While this movie has been described as “Gen X Hits Middle Age,” that’s hardly an accurate summation. This is not Hot Tub Time Machine, nor is it Fast Times on Suburbia Lane (which would be an awesome sequel…). It’s one man’s question of where his life was, is, and is going. He just happens to be Generation X.

Personal relationships are the heart of the script, which often flips from past to present to cover the changes in relationships between the decades. Reconciling life imagined versus life realized is the antagonizing co-theme.

The interaction between Greenberg and his old friend and former bandmate, Ivan, made me imagine what the interaction might be like between Ferris Bueller and Cameron Frye 25 years after their day off…if Ferris was now working a 9-to-5 and separated from his marriage to Sloane, and if Cameron never got past his daddy issues and really tried to drown himself in the pool. I wanted clever banter when they reminisced about the old days, but the smiles were limited and were overshadowed by regret and missed opportunity.

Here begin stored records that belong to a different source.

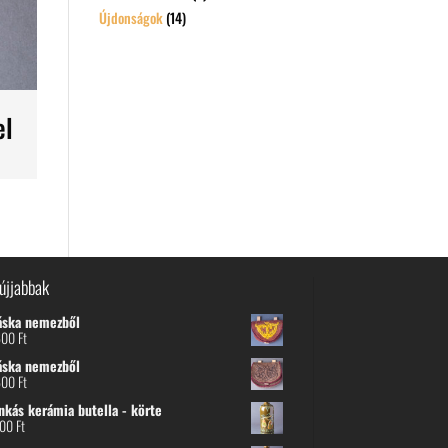
Újdonságok
(14)
el
újjabbak
áska nemezből
600
Ft
áska nemezből
600
Ft
nkás kerámia butella - körte
800
Ft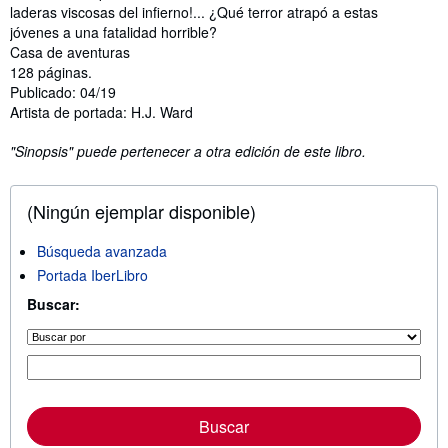
laderas viscosas del infierno!... ¿Qué terror atrapó a estas
jóvenes a una fatalidad horrible?
Casa de aventuras
128 páginas.
Publicado: 04/19
Artista de portada: H.J. Ward
"Sinopsis" puede pertenecer a otra edición de este libro.
(Ningún ejemplar disponible)
Búsqueda avanzada
Portada IberLibro
Buscar:
Buscar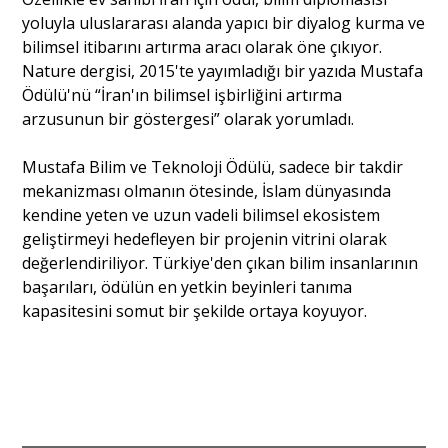
yoluyla uluslararası alanda yapıcı bir diyalog kurma ve
bilimsel itibarını artırma aracı olarak öne çıkıyor.
Nature dergisi, 2015'te yayımladığı bir yazıda Mustafa
Ödülü'nü “İran'ın bilimsel işbirliğini artırma
arzusunun bir göstergesi” olarak yorumladı.
Mustafa Bilim ve Teknoloji Ödülü, sadece bir takdir
mekanizması olmanın ötesinde, İslam dünyasında
kendine yeten ve uzun vadeli bilimsel ekosistem
geliştirmeyi hedefleyen bir projenin vitrini olarak
değerlendiriliyor. Türkiye'den çıkan bilim insanlarının
başarıları, ödülün en yetkin beyinleri tanıma
kapasitesini somut bir şekilde ortaya koyuyor.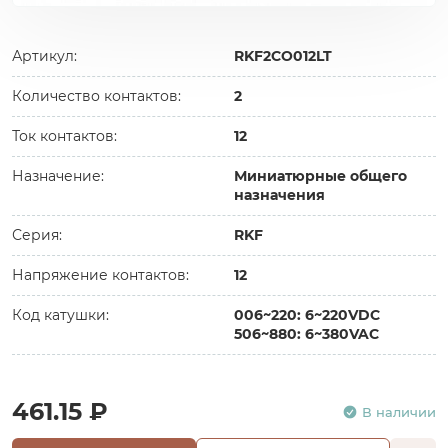
Артикул:
RKF2CO012LT
Количество контактов:
2
Ток контактов:
12
Назначение:
Миниатюрные общего
назначения
Серия:
RKF
Напряжение контактов:
12
Код катушки:
006~220: 6~220VDC
506~880: 6~380VAC
461.15 ₽
В наличии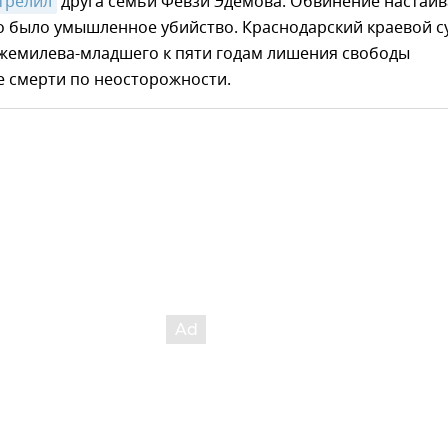
трелил
друга семьи Февзи Эдемова. Обвинение настаи
то было умышленное убийство. Краснодарский краевой с
жемилева-младшего к пяти годам лишения свободы
е смерти по неосторожности.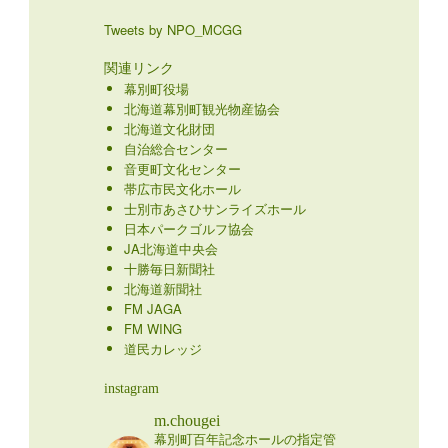
Tweets by NPO_MCGG
関連リンク
幕別町役場
北海道幕別町観光物産協会
北海道文化財団
自治総合センター
音更町文化センター
帯広市民文化ホール
士別市あさひサンライズホール
日本パークゴルフ協会
JA北海道中央会
十勝毎日新聞社
北海道新聞社
FM JAGA
FM WING
道民カレッジ
instagram
m.chougei
幕別町百年記念ホールの指定管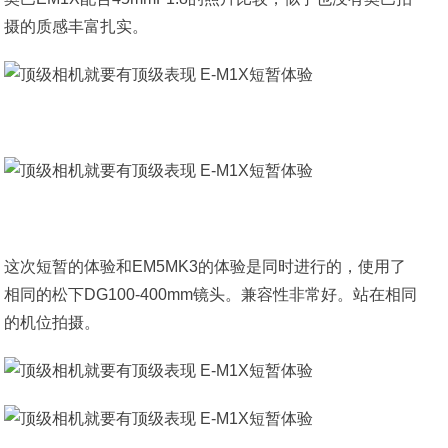
摄的质感丰富扎实。
这次短暂的体验和EM5MK3的体验是同时进行的，使用了
相同的松下DG100-400mm镜头。兼容性非常好。站在相同
的机位拍摄。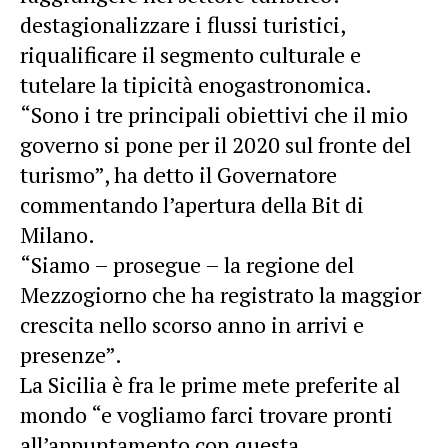
destagionalizzare i flussi turistici,
riqualificare il segmento culturale e
tutelare la tipicità enogastronomica.
“Sono i tre principali obiettivi che il mio
governo si pone per il 2020 sul fronte del
turismo”, ha detto il Governatore
commentando l’apertura della Bit di
Milano.
“Siamo – prosegue – la regione del
Mezzogiorno che ha registrato la maggior
crescita nello scorso anno in arrivi e
presenze”.
La Sicilia è fra le prime mete preferite al
mondo “e vogliamo farci trovare pronti
all’appuntamento con questa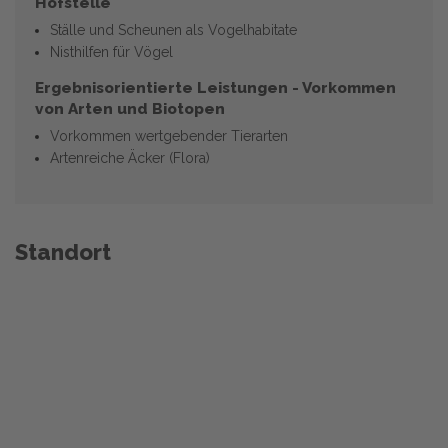
Hofstelle
Ställe und Scheunen als Vogelhabitate
Nisthilfen für Vögel
Ergebnisorientierte Leistungen - Vorkommen
von Arten und Biotopen
Vorkommen wertgebender Tierarten
Artenreiche Äcker (Flora)
Standort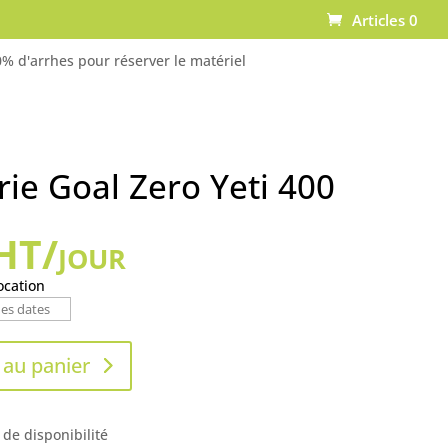
Articles 0
% d'arrhes pour réserver le matériel
rie Goal Zero Yeti 400
HT/jour
ocation
 au panier
 de disponibilité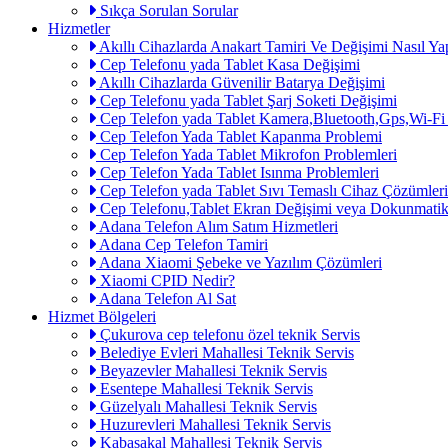
Sıkça Sorulan Sorular
Hizmetler
Akıllı Cihazlarda Anakart Tamiri Ve Değişimi Nasıl Yap
Cep Telefonu yada Tablet Kasa Değişimi
Akıllı Cihazlarda Güvenilir Batarya Değişimi
Cep Telefonu yada Tablet Şarj Soketi Değişimi
Cep Telefon yada Tablet Kamera,Bluetooth,Gps,Wi-Fi
Cep Telefon Yada Tablet Kapanma Problemi
Cep Telefon Yada Tablet Mikrofon Problemleri
Cep Telefon Yada Tablet Isınma Problemleri
Cep Telefon yada Tablet Sıvı Temaslı Cihaz Çözümleri
Cep Telefonu,Tablet Ekran Değişimi veya Dokunmatik
Adana Telefon Alım Satım Hizmetleri
Adana Cep Telefon Tamiri
Adana Xiaomi Şebeke ve Yazılım Çözümleri
Xiaomi CPID Nedir?
Adana Telefon Al Sat
Hizmet Bölgeleri
Çukurova cep telefonu özel teknik Servis
Belediye Evleri Mahallesi Teknik Servis
Beyazevler Mahallesi Teknik Servis
Esentepe Mahallesi Teknik Servis
Güzelyalı Mahallesi Teknik Servis
Huzurevleri Mahallesi Teknik Servis
Kabasakal Mahallesi Teknik Servis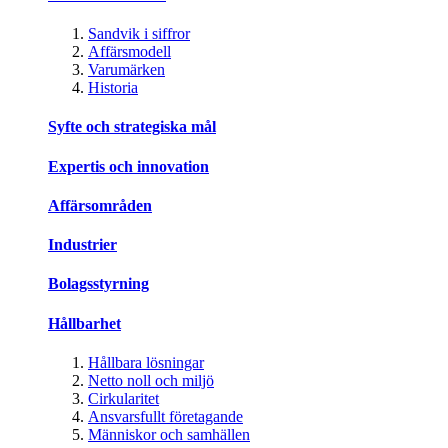
Sandvik i siffror
Affärsmodell
Varumärken
Historia
Syfte och strategiska mål
Expertis och innovation
Affärsområden
Industrier
Bolagsstyrning
Hållbarhet
Hållbara lösningar
Netto noll och miljö
Cirkularitet
Ansvarsfullt företagande
Människor och samhällen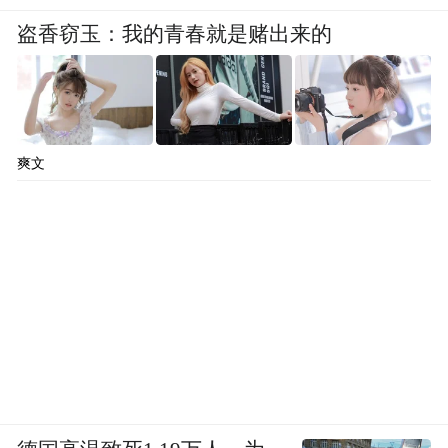
盗香窃玉：我的青春就是赌出来的
爽文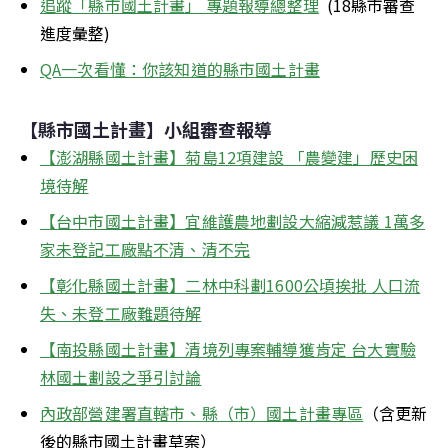
追蹤「縣市國土計畫」 專題報導總整理
  (18縣市審查
進度彙整)
QA一次看懂：你該知道的縣市國土計畫
【縣市國土計畫】小組審查報導
【澎湖縣國土計畫】菊島12項建設 「農變建」歷史困
境待解
【台中市國土計畫】宜維護農地劃設大縮減惹議 1萬多
家未登記工廠點不清、清不完
【彰化縣國土計畫】二林中科劃1600公頃挨批 人口流
失、未登工廠難題待解
【南投縣國土計畫】清境列專案輔導獲肯定 台大實驗
林國土劃設之爭引討論
內政部營建署直轄市、縣（市）國土計畫專區
（含更新
後的縣市國土計畫草案）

When Greenberg meets for a drink with former girlfriend Beth, the ambivalence of one-sided memories was exquisitely displayed by Leigh’s less-than-nostalgic character.

While she reminded me why I love her as an actor, I had hoped for something a little stronger from Leigh as a writer. I found the script to be disjointed but sporadically emphasized by a handful of profound quotes that were too good for the scenes in which they were used. I did appreciate that the pop culture references so commonplace in Gen X-oriented movies were subtly infused and not gratuitous. They were always used to illustrate a point and not simply for the sake of inclusion.

The finest scene involved Greenberg attempting to blend his current 41-year-old self with the lives of partygoers in their early 20s. His rant on what’s wrong with Gen Y was both hilarious and spot-on, and the subsequent reaction by the young’ns further demonstrated the frustrations X has with Y.

The role is a complete change from what we’re used to getting from Stiller, so it was nice to see him not Fockering things up yet again.
Roger Greenberg is not a likable person, though I found myself applauding a few of his brutally honest reactions. This is not a happy movie in any way, and you'll probably want to go to bed after you watch it. But if you're in the mood to take stock of life a little, it's worth the 2 hours. With any luck you'll actually feel better about your own life afterwards.